→ **Task to carry out**
Format every line of the rows below as a JSON list of strings, one string per line, leaving out any blank lines.

::: Provided material :::

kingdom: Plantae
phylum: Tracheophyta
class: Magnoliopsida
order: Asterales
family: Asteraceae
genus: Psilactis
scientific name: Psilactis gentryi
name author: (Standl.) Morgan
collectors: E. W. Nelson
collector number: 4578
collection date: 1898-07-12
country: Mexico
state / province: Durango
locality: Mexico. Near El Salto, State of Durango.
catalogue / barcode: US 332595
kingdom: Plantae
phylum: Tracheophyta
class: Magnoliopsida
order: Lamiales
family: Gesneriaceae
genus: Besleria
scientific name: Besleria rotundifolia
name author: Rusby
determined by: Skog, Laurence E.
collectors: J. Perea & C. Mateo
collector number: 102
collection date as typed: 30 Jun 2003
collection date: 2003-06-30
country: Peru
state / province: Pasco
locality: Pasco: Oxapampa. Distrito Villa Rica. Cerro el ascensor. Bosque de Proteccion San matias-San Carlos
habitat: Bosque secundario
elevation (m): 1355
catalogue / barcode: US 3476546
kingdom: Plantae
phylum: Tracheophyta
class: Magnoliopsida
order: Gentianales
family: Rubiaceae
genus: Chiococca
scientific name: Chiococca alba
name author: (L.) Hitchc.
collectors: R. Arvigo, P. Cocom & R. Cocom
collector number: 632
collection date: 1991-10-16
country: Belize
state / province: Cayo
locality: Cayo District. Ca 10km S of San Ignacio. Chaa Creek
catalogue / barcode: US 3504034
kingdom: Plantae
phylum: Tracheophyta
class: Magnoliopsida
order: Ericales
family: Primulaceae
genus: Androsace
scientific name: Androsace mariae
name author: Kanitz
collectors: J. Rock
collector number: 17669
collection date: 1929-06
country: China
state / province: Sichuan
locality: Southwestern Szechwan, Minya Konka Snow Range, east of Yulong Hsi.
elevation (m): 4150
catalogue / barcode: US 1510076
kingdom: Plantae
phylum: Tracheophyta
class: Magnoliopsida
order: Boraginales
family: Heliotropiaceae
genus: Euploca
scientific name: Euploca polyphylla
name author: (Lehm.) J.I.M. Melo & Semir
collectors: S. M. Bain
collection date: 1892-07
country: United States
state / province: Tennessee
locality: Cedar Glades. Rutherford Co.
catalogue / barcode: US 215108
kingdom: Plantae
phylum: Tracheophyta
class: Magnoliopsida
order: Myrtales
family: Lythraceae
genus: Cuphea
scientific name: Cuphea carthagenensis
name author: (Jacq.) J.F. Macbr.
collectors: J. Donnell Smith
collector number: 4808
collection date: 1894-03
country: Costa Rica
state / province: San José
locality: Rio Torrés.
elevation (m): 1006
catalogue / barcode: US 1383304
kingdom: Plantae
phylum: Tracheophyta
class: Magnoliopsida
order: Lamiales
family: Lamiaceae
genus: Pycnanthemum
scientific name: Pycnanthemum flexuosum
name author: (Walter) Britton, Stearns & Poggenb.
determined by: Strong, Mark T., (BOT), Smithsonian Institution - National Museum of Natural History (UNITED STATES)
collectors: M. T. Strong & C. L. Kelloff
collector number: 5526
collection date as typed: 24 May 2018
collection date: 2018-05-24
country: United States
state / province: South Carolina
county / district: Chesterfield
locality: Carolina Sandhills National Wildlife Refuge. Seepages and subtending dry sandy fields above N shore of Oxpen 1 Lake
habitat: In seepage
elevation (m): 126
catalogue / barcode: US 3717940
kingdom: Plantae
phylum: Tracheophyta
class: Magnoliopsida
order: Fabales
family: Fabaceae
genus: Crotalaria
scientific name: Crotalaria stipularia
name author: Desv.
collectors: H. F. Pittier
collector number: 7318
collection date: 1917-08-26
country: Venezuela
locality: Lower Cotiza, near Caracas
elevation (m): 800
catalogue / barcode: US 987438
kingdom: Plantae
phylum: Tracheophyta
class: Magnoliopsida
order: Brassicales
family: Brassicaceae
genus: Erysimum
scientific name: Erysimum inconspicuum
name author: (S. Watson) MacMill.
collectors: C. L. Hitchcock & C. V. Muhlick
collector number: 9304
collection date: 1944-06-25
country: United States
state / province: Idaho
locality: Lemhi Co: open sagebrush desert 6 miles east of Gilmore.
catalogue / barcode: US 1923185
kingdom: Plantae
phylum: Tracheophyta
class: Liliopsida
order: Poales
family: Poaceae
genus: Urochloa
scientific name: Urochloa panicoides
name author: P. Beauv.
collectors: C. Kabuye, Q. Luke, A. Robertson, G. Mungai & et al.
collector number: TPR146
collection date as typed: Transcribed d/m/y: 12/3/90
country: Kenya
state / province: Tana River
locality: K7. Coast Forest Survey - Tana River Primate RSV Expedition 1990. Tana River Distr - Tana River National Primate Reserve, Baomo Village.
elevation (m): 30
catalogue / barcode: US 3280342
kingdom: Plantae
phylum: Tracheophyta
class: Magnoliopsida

:::

→ **Response to this task**
[
  "kingdom: Plantae",
  "phylum: Tracheophyta",
  "class: Magnoliopsida",
  "order: Asterales",
  "family: Asteraceae",
  "genus: Psilactis",
  "scientific name: Psilactis gentryi",
  "name author: (Standl.) Morgan",
  "collectors: E. W. Nelson",
  "collector number: 4578",
  "collection date: 1898-07-12",
  "country: Mexico",
  "state / province: Durango",
  "locality: Mexico. Near El Salto, State of Durango.",
  "catalogue / barcode: US 332595",
  "kingdom: Plantae",
  "phylum: Tracheophyta",
  "class: Magnoliopsida",
  "order: Lamiales",
  "family: Gesneriaceae",
  "genus: Besleria",
  "scientific name: Besleria rotundifolia",
  "name author: Rusby",
  "determined by: Skog, Laurence E.",
  "collectors: J. Perea & C. Mateo",
  "collector number: 102",
  "collection date as typed: 30 Jun 2003",
  "collection date: 2003-06-30",
  "country: Peru",
  "state / province: Pasco",
  "locality: Pasco: Oxapampa. Distrito Villa Rica. Cerro el ascensor. Bosque de Proteccion San matias-San Carlos",
  "habitat: Bosque secundario",
  "elevation (m): 1355",
  "catalogue / barcode: US 3476546",
  "kingdom: Plantae",
  "phylum: Tracheophyta",
  "class: Magnoliopsida",
  "order: Gentianales",
  "family: Rubiaceae",
  "genus: Chiococca",
  "scientific name: Chiococca alba",
  "name author: (L.) Hitchc.",
  "collectors: R. Arvigo, P. Cocom & R. Cocom",
  "collector number: 632",
  "collection date: 1991-10-16",
  "country: Belize",
  "state / province: Cayo",
  "locality: Cayo District. Ca 10km S of San Ignacio. Chaa Creek",
  "catalogue / barcode: US 3504034",
  "kingdom: Plantae",
  "phylum: Tracheophyta",
  "class: Magnoliopsida",
  "order: Ericales",
  "family: Primulaceae",
  "genus: Androsace",
  "scientific name: Androsace mariae",
  "name author: Kanitz",
  "collectors: J. Rock",
  "collector number: 17669",
  "collection date: 1929-06",
  "country: China",
  "state / province: Sichuan",
  "locality: Southwestern Szechwan, Minya Konka Snow Range, east of Yulong Hsi.",
  "elevation (m): 4150",
  "catalogue / barcode: US 1510076",
  "kingdom: Plantae",
  "phylum: Tracheophyta",
  "class: Magnoliopsida",
  "order: Boraginales",
  "family: Heliotropiaceae",
  "genus: Euploca",
  "scientific name: Euploca polyphylla",
  "name author: (Lehm.) J.I.M. Melo & Semir",
  "collectors: S. M. Bain",
  "collection date: 1892-07",
  "country: United States",
  "state / province: Tennessee",
  "locality: Cedar Glades. Rutherford Co.",
  "catalogue / barcode: US 215108",
  "kingdom: Plantae",
  "phylum: Tracheophyta",
  "class: Magnoliopsida",
  "order: Myrtales",
  "family: Lythraceae",
  "genus: Cuphea",
  "scientific name: Cuphea carthagenensis",
  "name author: (Jacq.) J.F. Macbr.",
  "collectors: J. Donnell Smith",
  "collector number: 4808",
  "collection date: 1894-03",
  "country: Costa Rica",
  "state / province: San José",
  "locality: Rio Torrés.",
  "elevation (m): 1006",
  "catalogue / barcode: US 1383304",
  "kingdom: Plantae",
  "phylum: Tracheophyta",
  "class: Magnoliopsida",
  "order: Lamiales",
  "family: Lamiaceae",
  "genus: Pycnanthemum",
  "scientific name: Pycnanthemum flexuosum",
  "name author: (Walter) Britton, Stearns & Poggenb.",
  "determined by: Strong, Mark T., (BOT), Smithsonian Institution - National Museum of Natural History (UNITED STATES)",
  "collectors: M. T. Strong & C. L. Kelloff",
  "collector number: 5526",
  "collection date as typed: 24 May 2018",
  "collection date: 2018-05-24",
  "country: United States",
  "state / province: South Carolina",
  "county / district: Chesterfield",
  "locality: Carolina Sandhills National Wildlife Refuge. Seepages and subtending dry sandy fields above N shore of Oxpen 1 Lake",
  "habitat: In seepage",
  "elevation (m): 126",
  "catalogue / barcode: US 3717940",
  "kingdom: Plantae",
  "phylum: Tracheophyta",
  "class: Magnoliopsida",
  "order: Fabales",
  "family: Fabaceae",
  "genus: Crotalaria",
  "scientific name: Crotalaria stipularia",
  "name author: Desv.",
  "collectors: H. F. Pittier",
  "collector number: 7318",
  "collection date: 1917-08-26",
  "country: Venezuela",
  "locality: Lower Cotiza, near Caracas",
  "elevation (m): 800",
  "catalogue / barcode: US 987438",
  "kingdom: Plantae",
  "phylum: Tracheophyta",
  "class: Magnoliopsida",
  "order: Brassicales",
  "family: Brassicaceae",
  "genus: Erysimum",
  "scientific name: Erysimum inconspicuum",
  "name author: (S. Watson) MacMill.",
  "collectors: C. L. Hitchcock & C. V. Muhlick",
  "collector number: 9304",
  "collection date: 1944-06-25",
  "country: United States",
  "state / province: Idaho",
  "locality: Lemhi Co: open sagebrush desert 6 miles east of Gilmore.",
  "catalogue / barcode: US 1923185",
  "kingdom: Plantae",
  "phylum: Tracheophyta",
  "class: Liliopsida",
  "order: Poales",
  "family: Poaceae",
  "genus: Urochloa",
  "scientific name: Urochloa panicoides",
  "name author: P. Beauv.",
  "collectors: C. Kabuye, Q. Luke, A. Robertson, G. Mungai & et al.",
  "collector number: TPR146",
  "collection date as typed: Transcribed d/m/y: 12/3/90",
  "country: Kenya",
  "state / province: Tana River",
  "locality: K7. Coast Forest Survey - Tana River Primate RSV Expedition 1990. Tana River Distr - Tana River National Primate Reserve, Baomo Village.",
  "elevation (m): 30",
  "catalogue / barcode: US 3280342",
  "kingdom: Plantae",
  "phylum: Tracheophyta",
  "class: Magnoliopsida"
]